The sharply rising loud noise of the rifle blast enters the ear so rapidly that the middle ear muscles cannot contract rapidly enough. Thus, the tiny hair cells in the inner ear are repeatedly and progressively damaged, particularly those that serve the high frequencies.
Logically, I told them they needed earplugs. But the standard ones I provided them – the type that are common in noisy workplaces in the United States – were impractical. The earplugs prevented them from hearing the dangerous cracking of ice, the howling and the barking of their dogs, and the breathing seals at their ice holes. Plus, they could not fumble with the small earplugs while wearing their thick, sealskin gloves.
Back home, I contacted an American earplug manufacturer that supplied many of the standard earplugs to the military, and I learned that they had developed a novel, cone-shaped ear insert that is connected to a flexible headband, and is relatively easy to insert into the ear canal.

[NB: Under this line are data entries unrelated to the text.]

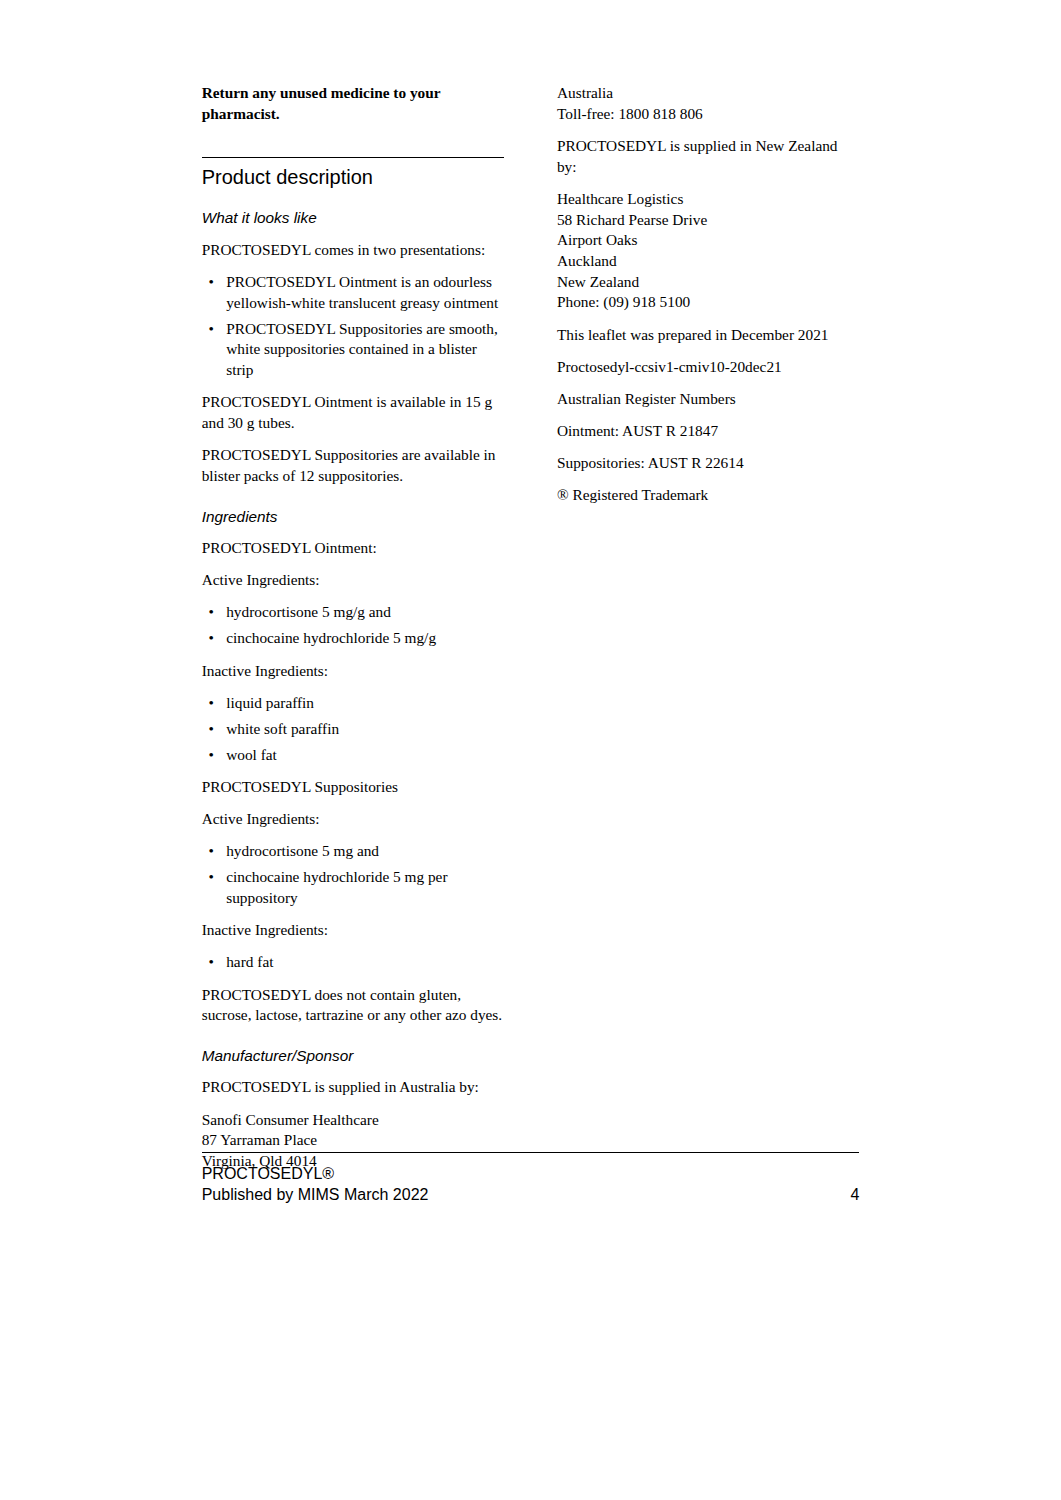Return any unused medicine to your pharmacist.
Product description
What it looks like
PROCTOSEDYL comes in two presentations:
PROCTOSEDYL Ointment is an odourless yellowish-white translucent greasy ointment
PROCTOSEDYL Suppositories are smooth, white suppositories contained in a blister strip
PROCTOSEDYL Ointment is available in 15 g and 30 g tubes.
PROCTOSEDYL Suppositories are available in blister packs of 12 suppositories.
Ingredients
PROCTOSEDYL Ointment:
Active Ingredients:
hydrocortisone 5 mg/g and
cinchocaine hydrochloride 5 mg/g
Inactive Ingredients:
liquid paraffin
white soft paraffin
wool fat
PROCTOSEDYL Suppositories
Active Ingredients:
hydrocortisone 5 mg and
cinchocaine hydrochloride 5 mg per suppository
Inactive Ingredients:
hard fat
PROCTOSEDYL does not contain gluten, sucrose, lactose, tartrazine or any other azo dyes.
Manufacturer/Sponsor
PROCTOSEDYL is supplied in Australia by:
Sanofi Consumer Healthcare
87 Yarraman Place
Virginia, Qld 4014
Australia
Toll-free: 1800 818 806
PROCTOSEDYL is supplied in New Zealand by:
Healthcare Logistics
58 Richard Pearse Drive
Airport Oaks
Auckland
New Zealand
Phone: (09) 918 5100
This leaflet was prepared in December 2021
Proctosedyl-ccsiv1-cmiv10-20dec21
Australian Register Numbers
Ointment: AUST R 21847
Suppositories: AUST R 22614
® Registered Trademark
PROCTOSEDYL®
Published by MIMS March 2022
4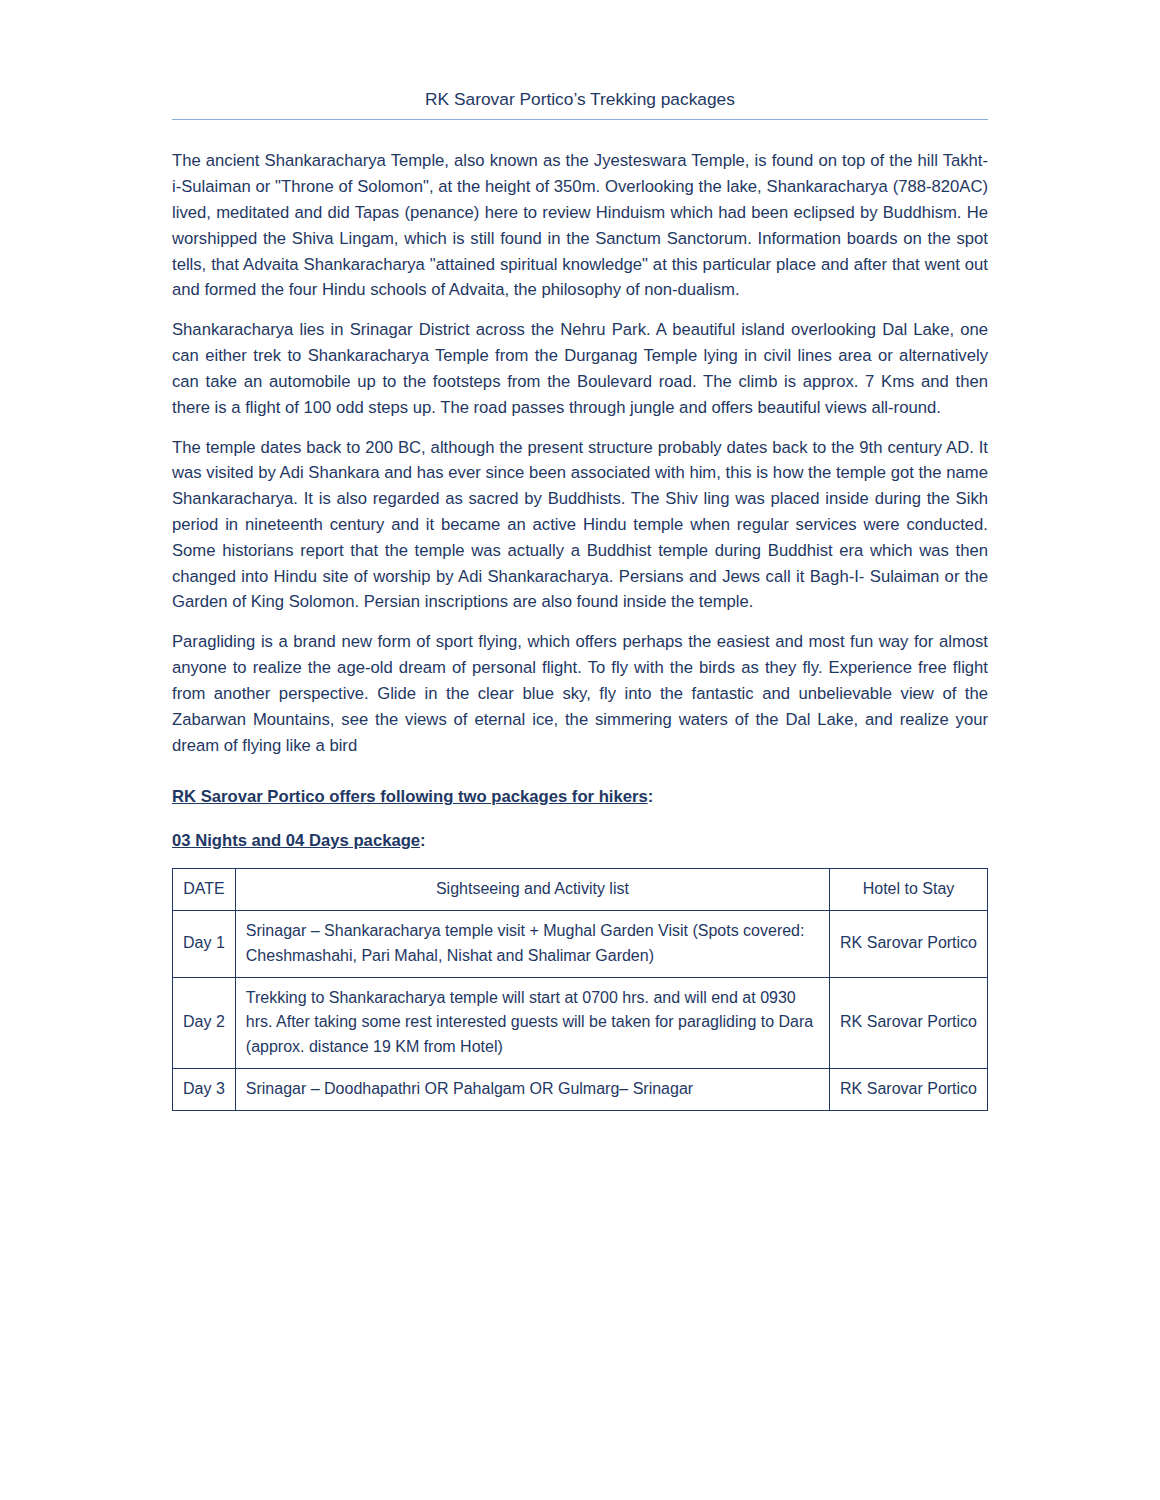RK Sarovar Portico’s Trekking packages
The ancient Shankaracharya Temple, also known as the Jyesteswara Temple, is found on top of the hill Takht-i-Sulaiman or "Throne of Solomon", at the height of 350m. Overlooking the lake, Shankaracharya (788-820AC) lived, meditated and did Tapas (penance) here to review Hinduism which had been eclipsed by Buddhism. He worshipped the Shiva Lingam, which is still found in the Sanctum Sanctorum. Information boards on the spot tells, that Advaita Shankaracharya "attained spiritual knowledge" at this particular place and after that went out and formed the four Hindu schools of Advaita, the philosophy of non-dualism.
Shankaracharya lies in Srinagar District across the Nehru Park. A beautiful island overlooking Dal Lake, one can either trek to Shankaracharya Temple from the Durganag Temple lying in civil lines area or alternatively can take an automobile up to the footsteps from the Boulevard road. The climb is approx. 7 Kms and then there is a flight of 100 odd steps up. The road passes through jungle and offers beautiful views all-round.
The temple dates back to 200 BC, although the present structure probably dates back to the 9th century AD. It was visited by Adi Shankara and has ever since been associated with him, this is how the temple got the name Shankaracharya. It is also regarded as sacred by Buddhists. The Shiv ling was placed inside during the Sikh period in nineteenth century and it became an active Hindu temple when regular services were conducted. Some historians report that the temple was actually a Buddhist temple during Buddhist era which was then changed into Hindu site of worship by Adi Shankaracharya. Persians and Jews call it Bagh-I- Sulaiman or the Garden of King Solomon. Persian inscriptions are also found inside the temple.
Paragliding is a brand new form of sport flying, which offers perhaps the easiest and most fun way for almost anyone to realize the age-old dream of personal flight. To fly with the birds as they fly. Experience free flight from another perspective. Glide in the clear blue sky, fly into the fantastic and unbelievable view of the Zabarwan Mountains, see the views of eternal ice, the simmering waters of the Dal Lake, and realize your dream of flying like a bird
RK Sarovar Portico offers following two packages for hikers:
03 Nights and 04 Days package:
| DATE | Sightseeing and Activity list | Hotel to Stay |
| --- | --- | --- |
| Day 1 | Srinagar – Shankaracharya temple visit + Mughal Garden Visit (Spots covered: Cheshmashahi, Pari Mahal, Nishat and Shalimar Garden) | RK Sarovar Portico |
| Day 2 | Trekking to Shankaracharya temple will start at 0700 hrs. and will end at 0930 hrs. After taking some rest interested guests will be taken for paragliding to Dara (approx. distance 19 KM from Hotel) | RK Sarovar Portico |
| Day 3 | Srinagar – Doodhapathri OR Pahalgam OR Gulmarg– Srinagar | RK Sarovar Portico |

To my delight, the headband style ear inserts were a big hit on my return trip a few years ago, and were readily accepted by the hunters. The earplug manufacturer agreed to keep their supply replenished at no cost.
I was moved when the Inuit hunters and their wives thanked me for my efforts to conserve their hearing. But perhaps the most telling sign of appreciation came from the Great Hunter, Avataq, who said to me as I was leaving his village: “Kuyounah,” which means thank you.
“I may lose my ears soon,” he said. “But what you have done for us will help my son Massanguaq keep his ears while he fulfills my dream of seeing him become a Peeneeaktoe-Wah.”
Dr. S. Allen Counter is a professor of neurology at Harvard Medical School and director of the Harvard Foundation. He is a member of the Explorers Club and will travel to the North Pole on April 6, 2009, to commemorate the 100th anniversary of its discovery by Robert E. Peary and Matthew A. Henson.